Dataset entries:
↓

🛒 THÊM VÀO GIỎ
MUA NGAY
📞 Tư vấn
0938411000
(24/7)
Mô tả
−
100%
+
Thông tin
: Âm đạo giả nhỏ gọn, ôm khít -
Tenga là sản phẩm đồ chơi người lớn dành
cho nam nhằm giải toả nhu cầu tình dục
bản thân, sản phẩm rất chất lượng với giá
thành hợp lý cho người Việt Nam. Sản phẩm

↑

> TASK TO COMPLETE
Collect each line above holding the string "người".

> TASK SOLUTION
Tenga là sản phẩm đồ chơi người lớn dành
thành hợp lý cho người Việt Nam. Sản phẩm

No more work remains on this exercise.